Astellas Pharma Inc.  announced that it submitted a new drug application (NDA) for marketing approval of generic  gilteritinib in Japan for the treatment of adult patients with FLT3 mutation-positive (FLT3mut+) relapsed or refractory acute myeloid leukemia (AML). Astellas also submitted a NDA for approval of gilteritinib in the same patient population to the US Food and Drug Administration (FDA) on March 29, 2018 following the submission in Japan. The applications for marketing approval for gilteritinib are based on data from the ongoing pivotal phase 3 ADMIRAL study investigating gilteritinib in adult patients with FLT3mut+ relapsed or refractory AML.

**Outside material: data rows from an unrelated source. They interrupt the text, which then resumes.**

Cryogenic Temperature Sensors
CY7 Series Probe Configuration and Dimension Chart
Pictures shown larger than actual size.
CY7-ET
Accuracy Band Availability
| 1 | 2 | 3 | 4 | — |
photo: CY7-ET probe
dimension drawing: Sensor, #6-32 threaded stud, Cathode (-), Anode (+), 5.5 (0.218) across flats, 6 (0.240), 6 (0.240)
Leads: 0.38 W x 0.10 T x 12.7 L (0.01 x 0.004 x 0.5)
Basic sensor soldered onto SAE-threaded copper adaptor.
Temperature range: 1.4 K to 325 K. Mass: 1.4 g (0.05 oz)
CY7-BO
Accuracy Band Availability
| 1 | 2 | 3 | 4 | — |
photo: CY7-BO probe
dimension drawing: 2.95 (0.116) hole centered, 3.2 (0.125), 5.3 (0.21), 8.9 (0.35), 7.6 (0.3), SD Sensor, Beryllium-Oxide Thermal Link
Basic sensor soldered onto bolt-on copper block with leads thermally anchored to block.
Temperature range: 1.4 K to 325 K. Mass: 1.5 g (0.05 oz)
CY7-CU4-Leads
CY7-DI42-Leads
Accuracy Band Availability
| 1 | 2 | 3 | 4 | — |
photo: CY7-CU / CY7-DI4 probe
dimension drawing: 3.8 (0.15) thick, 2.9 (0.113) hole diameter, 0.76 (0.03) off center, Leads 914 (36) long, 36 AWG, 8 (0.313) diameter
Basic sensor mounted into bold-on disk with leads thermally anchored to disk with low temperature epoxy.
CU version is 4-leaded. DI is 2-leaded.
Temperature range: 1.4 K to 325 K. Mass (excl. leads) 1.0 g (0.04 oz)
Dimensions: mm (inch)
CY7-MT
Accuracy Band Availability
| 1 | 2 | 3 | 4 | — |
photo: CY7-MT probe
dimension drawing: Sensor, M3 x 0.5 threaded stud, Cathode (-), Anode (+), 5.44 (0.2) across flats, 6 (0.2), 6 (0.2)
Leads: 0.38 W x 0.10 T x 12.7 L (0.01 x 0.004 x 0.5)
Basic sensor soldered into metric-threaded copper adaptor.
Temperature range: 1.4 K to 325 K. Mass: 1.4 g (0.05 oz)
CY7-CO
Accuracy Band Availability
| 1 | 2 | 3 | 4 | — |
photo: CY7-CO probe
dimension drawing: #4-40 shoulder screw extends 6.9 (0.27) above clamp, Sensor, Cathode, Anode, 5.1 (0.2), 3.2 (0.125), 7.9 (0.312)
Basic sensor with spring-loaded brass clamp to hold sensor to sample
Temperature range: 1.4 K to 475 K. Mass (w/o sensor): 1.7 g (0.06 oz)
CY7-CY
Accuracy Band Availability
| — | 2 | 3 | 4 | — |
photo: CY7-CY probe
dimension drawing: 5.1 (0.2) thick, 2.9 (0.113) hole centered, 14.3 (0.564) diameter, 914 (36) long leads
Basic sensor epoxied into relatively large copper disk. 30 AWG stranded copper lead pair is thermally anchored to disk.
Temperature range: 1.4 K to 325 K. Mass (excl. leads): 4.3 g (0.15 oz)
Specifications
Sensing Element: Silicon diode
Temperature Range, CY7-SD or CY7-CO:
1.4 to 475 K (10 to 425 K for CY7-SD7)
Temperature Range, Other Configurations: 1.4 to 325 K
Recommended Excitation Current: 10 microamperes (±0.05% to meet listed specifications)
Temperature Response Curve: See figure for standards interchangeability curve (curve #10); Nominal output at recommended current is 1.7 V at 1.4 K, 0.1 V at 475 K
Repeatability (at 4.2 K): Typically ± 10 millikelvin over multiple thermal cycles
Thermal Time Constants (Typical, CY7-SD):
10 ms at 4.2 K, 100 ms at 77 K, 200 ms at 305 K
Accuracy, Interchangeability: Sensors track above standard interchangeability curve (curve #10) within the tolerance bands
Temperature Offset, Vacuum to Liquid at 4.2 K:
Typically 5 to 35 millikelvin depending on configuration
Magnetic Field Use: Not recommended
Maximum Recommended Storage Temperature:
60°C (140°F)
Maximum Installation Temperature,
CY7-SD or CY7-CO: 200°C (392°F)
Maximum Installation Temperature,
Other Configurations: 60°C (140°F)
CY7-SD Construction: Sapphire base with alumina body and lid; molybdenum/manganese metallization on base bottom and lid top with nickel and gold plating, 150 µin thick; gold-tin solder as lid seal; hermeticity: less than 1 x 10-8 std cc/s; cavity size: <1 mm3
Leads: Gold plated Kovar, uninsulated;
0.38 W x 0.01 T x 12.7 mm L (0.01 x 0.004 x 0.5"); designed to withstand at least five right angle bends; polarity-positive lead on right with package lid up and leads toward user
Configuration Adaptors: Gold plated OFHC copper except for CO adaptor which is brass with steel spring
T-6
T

AML is a cancer that impacts the blood and bone marrow, and its incidence increases with age. In Japan, approximately 5,500 patients are diagnosed with AML each year. Gilteritinib is an investigational compound that has demonstrated inhibitory activity against both internal tandem duplication (ITD) and tyrosine kinase domain (TKD), FLT3 mutations that are seen in approximately one-third of patients with AML.

In October 2015, the Japanese Ministry of Health, Labor and Welfare (MHLW) announced the selection of gilteritinib as one of the first products designated for SAKIGAKE.

Gilteritinib was discovered through a research collaboration with Kotobuki Pharmaceutical Co., Ltd., and Astellas has exclusive global rights to develop, manufacture and potentially commercialize gilteritinib. Gilteritinib has been granted Orphan Drug  and Fast Track designation by the U.S. FDA, Orphan Drug Designation by the European Commission, and SAKIGAKE Designation and Orphan Drug Designation by the Japan Ministry of Health, Labor and Welfare.

The phase 3 ADMIRAL trial is an open-label, multicenter, randomized study of gilteritinib versus salvage chemotherapy in adult patients with FLT3 mutations who are refractory to or have relapsed after first-line AML therapy. The co-primary endpoints of the trial are OS (Overall Survival) and CR (complete remission) / CRh (CR with partial hematological recovery) rate and the study is still ongoing. The study enrolled 371 patients with FLT3 mutations present in bone marrow or whole blood, as determined by central lab. Subjects have been randomized in a 2:1 ratio to receive gilteritinib (120 mg) or salvage chemotherapy.